The TUC has welcomed the reforms but said that the impact will be limited. It says that 40% of new fathers with a child under the age of one would be ineligible, mainly because their partner did not have a paid job.

It also predicted that shared parental leave would be open to around 200,000 more fathers each year if their rights to take leave were not dependent on the mother being in work.

The new family friendly laws are designed to encourage flexible working arrangements and allow working parents of babies due to be born after 5th April 2015 to share maternity leave and pay with their partner.

The rules, which also apply to working families who are adopting children, are an additional option available for families who can continue to access 52 weeks of maternity leave and 39 weeks of pay.

TUC's General secretary Frances O'Grady said: "Shared parental leave is a welcome move but just a small step towards getting dads more involved in their children's upbringing.

"The UK is still decades behind other European countries when it comes to rights and financial support for new fathers.

"If politicians are serious about men playing a more active role after their child is born, they must increase statutory paternity pay and look at introducing some father-only leave that isn't dependent on their partner being in work.

"Employers must also work more closely with unions, who often secure better paternity rights for dads."

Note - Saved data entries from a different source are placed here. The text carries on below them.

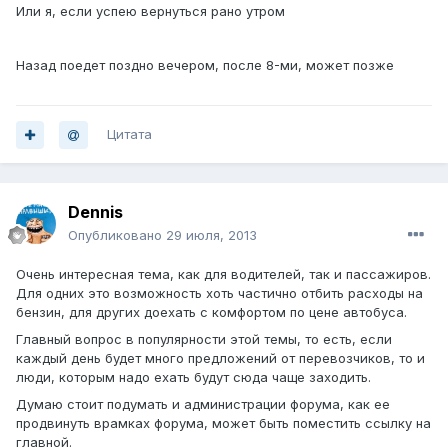
Или я, если успею вернуться рано утром
Назад поедет поздно вечером, после 8-ми, может позже
Цитата
Dennis
Опубликовано
29 июля, 2013
Очень интересная тема, как для водителей, так и пассажиров.
Для одних это возможность хоть частично отбить расходы на
бензин, для других доехать с комфортом по цене автобуса.
Главный вопрос в популярности этой темы, то есть, если
каждый день будет много предложений от перевозчиков, то и
люди, которым надо ехать будут сюда чаще заходить.
Думаю стоит подумать и администрации форума, как ее
продвинуть врамках форума, может быть поместить ссылку на
главной.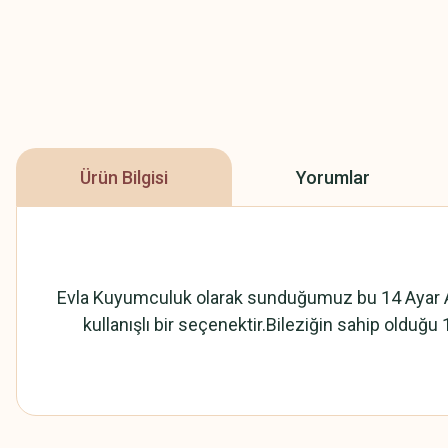
Ürün Bilgisi
Yorumlar
Evla Kuyumculuk olarak sunduğumuz bu 14 Ayar Altın İ
kullanışlı bir seçenektir.Bileziğin sahip olduğu 1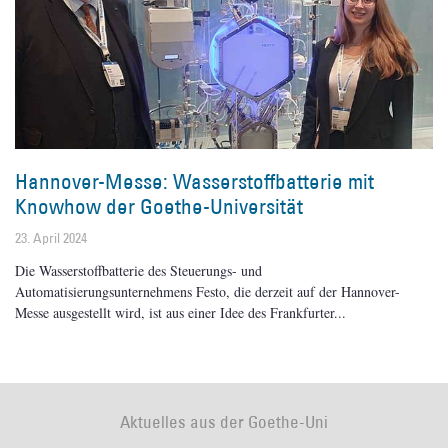
Hannover-Messe: Wasserstoffbatterie mit
Knowhow der Goethe-Universität
23. April 2024
Die Wasserstoffbatterie des Steuerungs- und
Automatisierungsunternehmens Festo, die derzeit auf der Hannover-
Messe ausgestellt wird, ist aus einer Idee des Frankfurter
Aktuelles aus der Goethe-Uni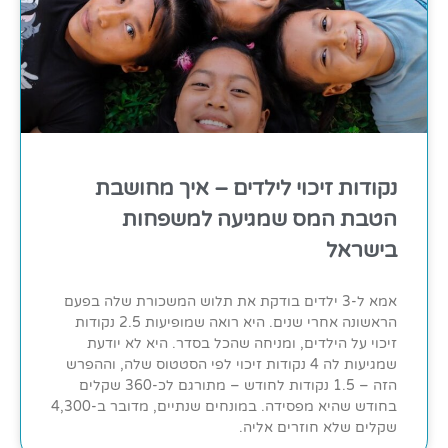
נקודות זיכוי לילדים – איך מחושבת
הטבת המס שמגיעה למשפחות
בישראל
אמא ל-3 ילדים בודקת את תלוש המשכורת שלה בפעם
הראשונה אחרי שנים. היא רואה שמופיעות 2.5 נקודות
זיכוי על הילדים, ומניחה שהכל בסדר. היא לא יודעת
שמגיעות לה 4 נקודות זיכוי לפי הסטטוס שלה, וההפרש
הזה – 1.5 נקודות לחודש – מתורגם לכ-360 שקלים
בחודש שהיא מפסידה. במונחים שנתיים, מדובר ב-4,300
שקלים שלא חוזרים אליה.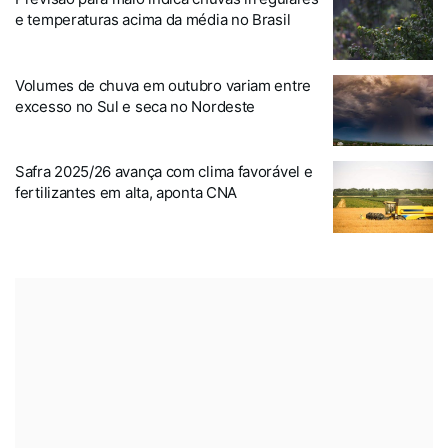
e temperaturas acima da média no Brasil
Volumes de chuva em outubro variam entre
excesso no Sul e seca no Nordeste
Safra 2025/26 avança com clima favorável e
fertilizantes em alta, aponta CNA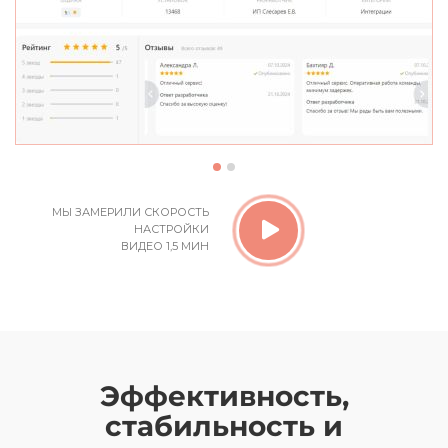
МЫ ЗАМЕРИЛИ СКОРОСТЬ
НАСТРОЙКИ
ВИДЕО 1,5 МИН
Эффективность,
стабильность и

Employment Relations Minister Jo Swinson said: "Around 285,000 working couples can take Shared Parental Leave for babies due from  5 April 2015.

“Parents and adoptive couples where one has been employed for at least the last six months and the other is, or has recently been, employed or self-employed are eligible under the current scheme.”

"I'm delighted that the TUC is so supportive of Shared Parental Leave coming into force that they want to see it extended further. We look forward to working with them to help drive uptake and support the behaviour change that countries like Norway and Denmark have already seen."